▶ [Set exercise]:
State only how many lines of the data below contain the string "dist". Matching is case-sensitive.

▶ [Material supplied]:
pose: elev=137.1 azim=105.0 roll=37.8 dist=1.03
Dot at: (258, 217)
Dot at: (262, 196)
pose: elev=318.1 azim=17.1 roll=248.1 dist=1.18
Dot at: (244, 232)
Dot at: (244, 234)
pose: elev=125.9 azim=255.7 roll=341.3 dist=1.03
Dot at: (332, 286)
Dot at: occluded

--

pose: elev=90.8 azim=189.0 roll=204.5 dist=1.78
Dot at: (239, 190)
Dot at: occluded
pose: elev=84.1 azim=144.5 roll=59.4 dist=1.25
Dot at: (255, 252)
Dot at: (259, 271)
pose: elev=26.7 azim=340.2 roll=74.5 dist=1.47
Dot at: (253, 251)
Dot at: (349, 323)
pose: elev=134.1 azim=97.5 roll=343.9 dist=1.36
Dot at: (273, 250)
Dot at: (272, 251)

* * *

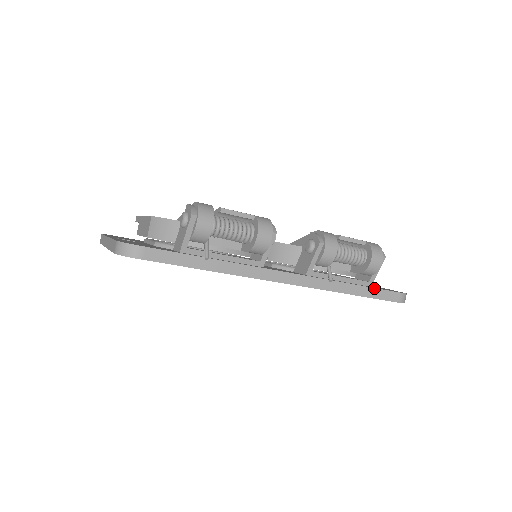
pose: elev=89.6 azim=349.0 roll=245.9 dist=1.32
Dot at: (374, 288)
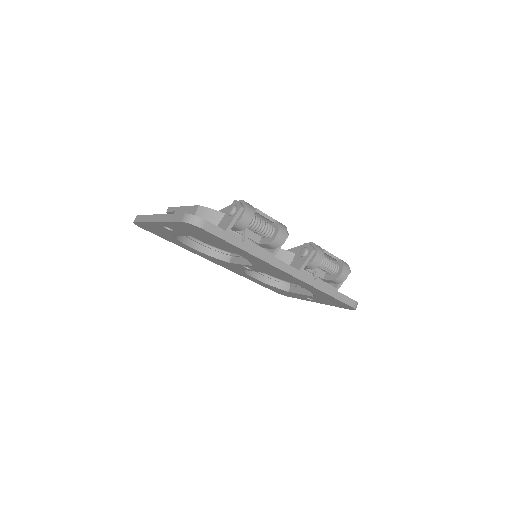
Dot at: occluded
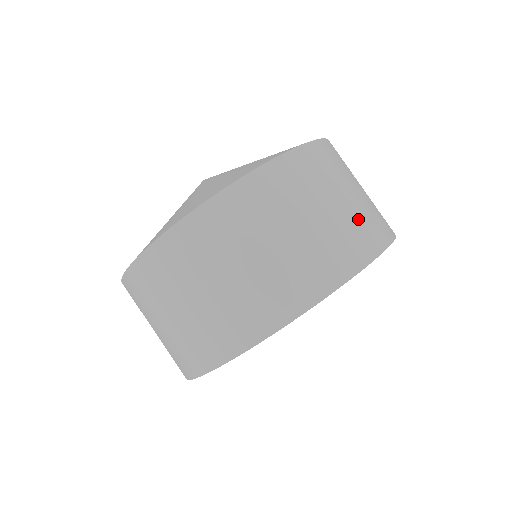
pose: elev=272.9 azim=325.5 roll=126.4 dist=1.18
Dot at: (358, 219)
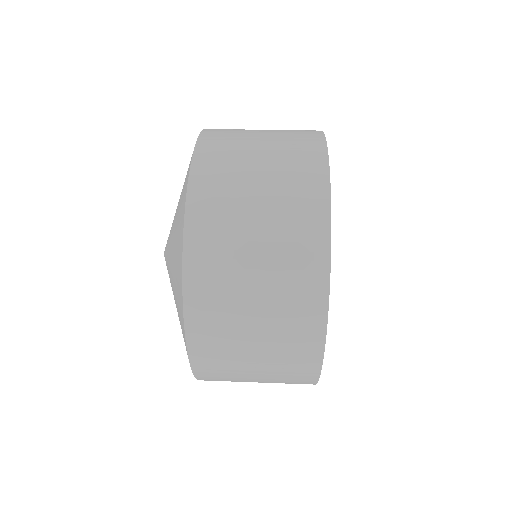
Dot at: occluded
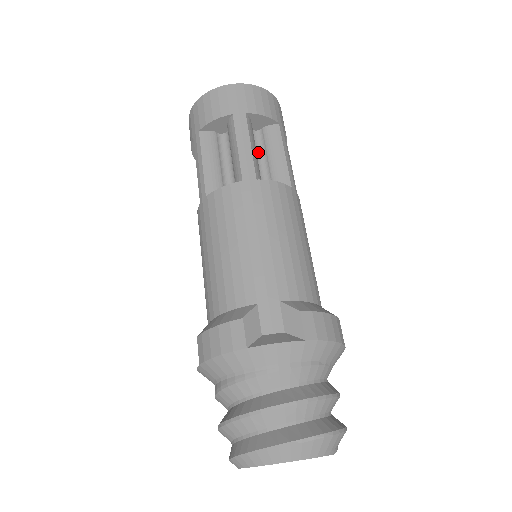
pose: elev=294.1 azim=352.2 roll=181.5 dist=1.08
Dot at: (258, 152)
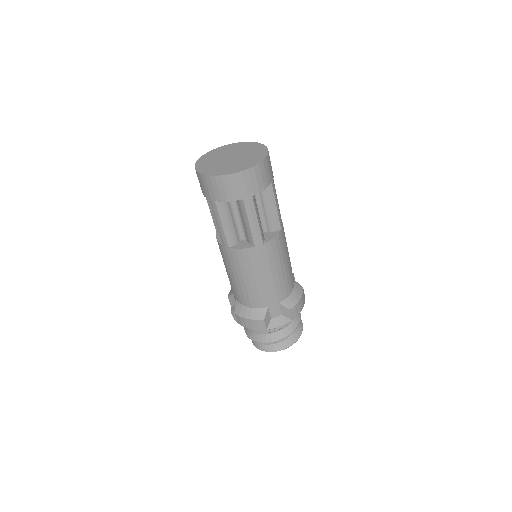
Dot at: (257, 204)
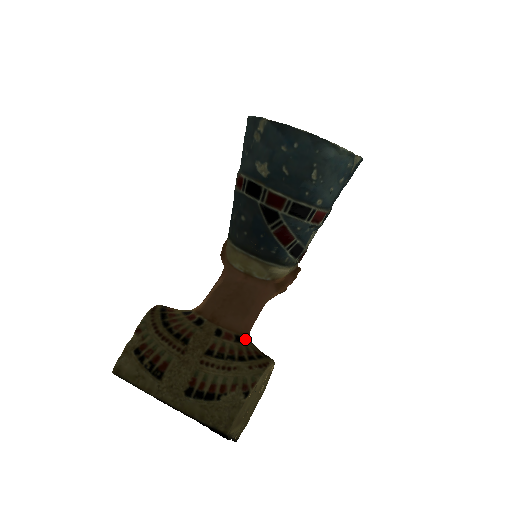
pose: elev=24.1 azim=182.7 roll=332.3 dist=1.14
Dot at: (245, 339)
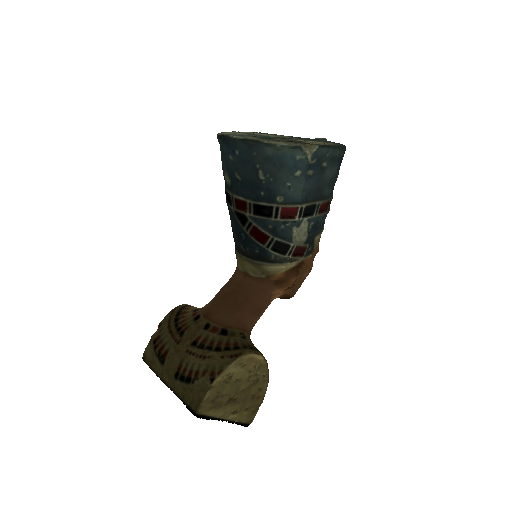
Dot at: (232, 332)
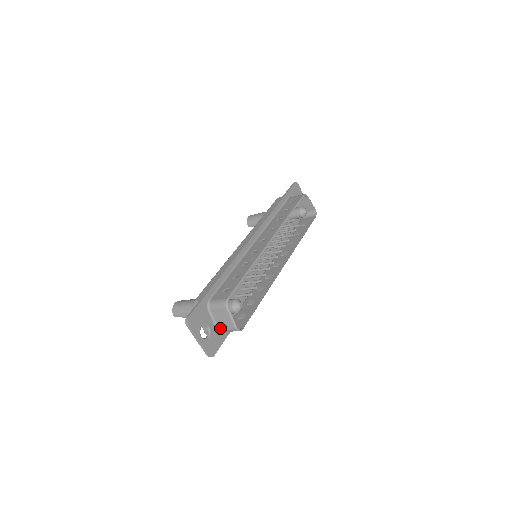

▶ [Complete output]:
11